Бабка Нюра несла свой крест молча, не жалуясь, но с явным облегчением, когда мачеха покидала ее.
Самой близкой и родной душой у бабки Нюры был ее кот Барсик, здоровый, гладкий и умный, с блестящей переливающейся черно-белой шерстью. Иногда он заходил на кухню от скуки и тут же удалялся под ворчание бабки домой.
- Ну чего пришел, чего? – Ворчала она; выпроваживая своего любимца. – Иди домой, нечего тебе здесь делать!
Мы пытались урезонить бабку.
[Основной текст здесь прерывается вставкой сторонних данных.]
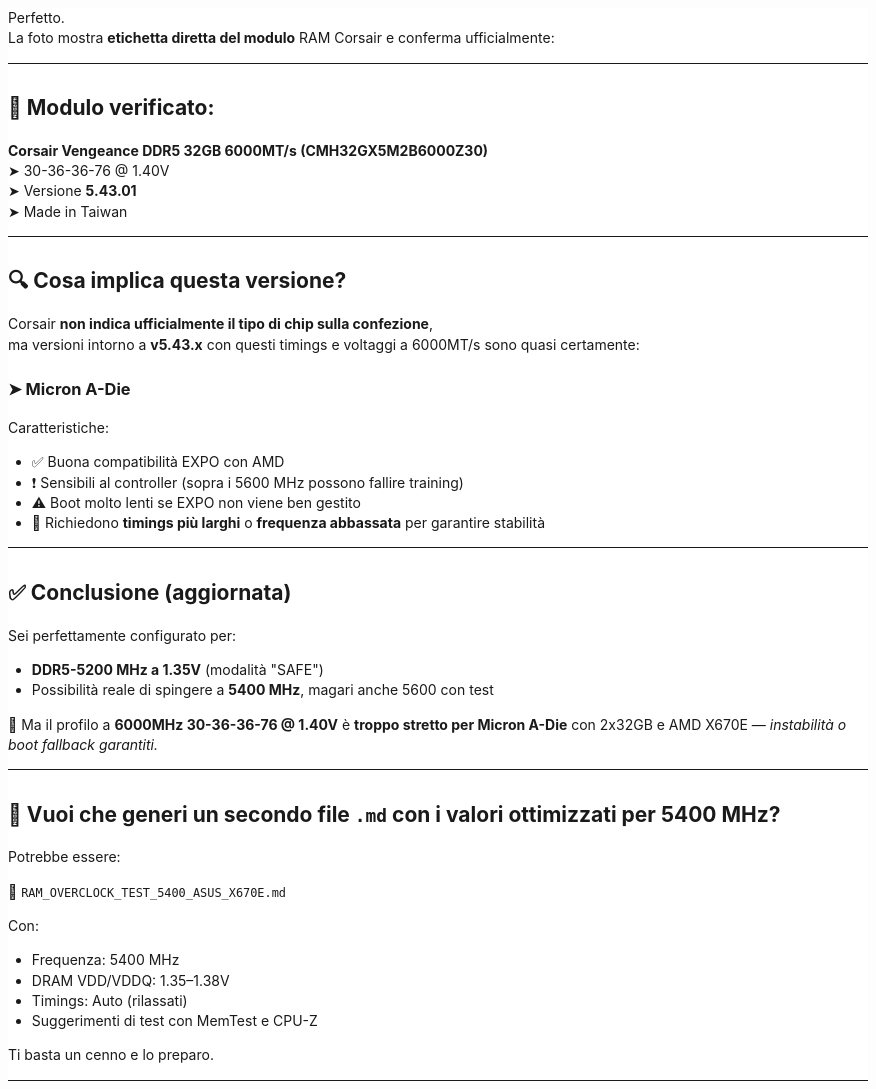 Perfetto.  
La foto mostra **etichetta diretta del modulo** RAM Corsair e conferma ufficialmente:

---

## 🧾 Modulo verificato:
**Corsair Vengeance DDR5 32GB 6000MT/s (CMH32GX5M2B6000Z30)**  
➤ 30-36-36-76 @ 1.40V  
➤ Versione **5.43.01**  
➤ Made in Taiwan

---

## 🔍 Cosa implica questa versione?

Corsair **non indica ufficialmente il tipo di chip sulla confezione**,  
ma versioni intorno a **v5.43.x** con questi timings e voltaggi a 6000MT/s sono quasi certamente:

### ➤ **Micron A-Die**

Caratteristiche:
- ✅ Buona compatibilità EXPO con AMD
- ❗ Sensibili al controller (sopra i 5600 MHz possono fallire training)
- ⚠️ Boot molto lenti se EXPO non viene ben gestito
- 🔧 Richiedono **timings più larghi** o **frequenza abbassata** per garantire stabilità

---

## ✅ Conclusione (aggiornata)

Sei perfettamente configurato per:
- **DDR5-5200 MHz a 1.35V** (modalità "SAFE")
- Possibilità reale di spingere a **5400 MHz**, magari anche 5600 con test

🚫 Ma il profilo a **6000MHz 30-36-36-76 @ 1.40V** è **troppo stretto per Micron A-Die** con 2x32GB e AMD X670E — *instabilità o boot fallback garantiti.*

---

## 🧰 Vuoi che generi un secondo file `.md` con i valori ottimizzati per 5400 MHz?

Potrebbe essere:

📁 `RAM_OVERCLOCK_TEST_5400_ASUS_X670E.md`

Con:
- Frequenza: 5400 MHz
- DRAM VDD/VDDQ: 1.35–1.38V
- Timings: Auto (rilassati)
- Suggerimenti di test con MemTest e CPU-Z

Ti basta un cenno e lo preparo.

---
Но напрасно. Она обрезала нас резко и бесповоротно.
- Дома пусть сидит, - недовольно бухтела она. – Нечего его сюда приваживать!
Так это было или не так, но нам тогда казалось, что бабка просто ревнует своего кота ко всем остальным, которые начинали проявлять к нему внимание и ласку.
Когда кто-то из ребятишек заболевал, ролители просили бабку посидеть с ними. И тогда бабка разрешала приходить к ней в гости. Жила она скромно,но уютно. Комнатка ее была поделена на две части: прихожую и собственно жилую.В первой части у нее было что-то наподобие кухни, где она хранила посуду и стояли принадлежности кота Барсика. Во второй половине стояла ее железная кровать, что-то вроде комода и небольшой столик с безделушками. Безделушки хранились в маленькой шкатулочке, обклеенной разноцветными ракушками в виде цветочков. В ней хранилась всякая всячина, среди которой была маленькая медная пуговка с отчеканинным на ней якорем. Среди разнообразнх стекляшек, которые бывают у каждой женщины по молодости, она смотрелась странно и непонятно. Трогать шкатулку строго запрещалось. Но иногда, когда бабка была занята на кухне, мы все-таки лазали в нее и рассматривали бабкины незатейливые украшения, среди которых лежала эта пуговка. Если бабка замечала наше баловство, она сердилась не на шутку и сразу лезла проверять, все ли цело.
- Опять лазали, - бурчала она и зло глядела в нашу сторону. – Вон все отсюда!
Она раскладывала на столе свои сокровища и, убедившись, что все на месте, выпроваживала нас восвояси. Вечером, по приходе родителей с работы, она жаловалась на наши проступки, и нам здорово попадало.
- Нечего лазать по чужим вещам, - внушали нам родители, - а если что пропадет у нее? Стыда не оберешься. Итак еле уговорили ее посидеть с вами, а вы…
- Да там брать нечего, - защищалиь мы.- Ерунда всякая, пуговица…
- Мало ли что… - возражали родители. - Для вас , может быть, это ерунда, а для нее нет. Кто знает…
Но однажды…
Я напросилась идти с бабкой Нюрой за песком ее коту Барсику. Нести песок со стройки одной бабке было тяжело, и она с удовольствием приняла мое предложение. Мы принесли полтора ведра песка, и бабка была до того растрогана, что пригласила меня к себе пить чай. Она даже позволила погладить своего кота и подержать его на коленях пока мы пили чай, а потом вдруг окончательно раздобрев, раскрыла свою заветную шкатулку и стала перебирать стекляшки.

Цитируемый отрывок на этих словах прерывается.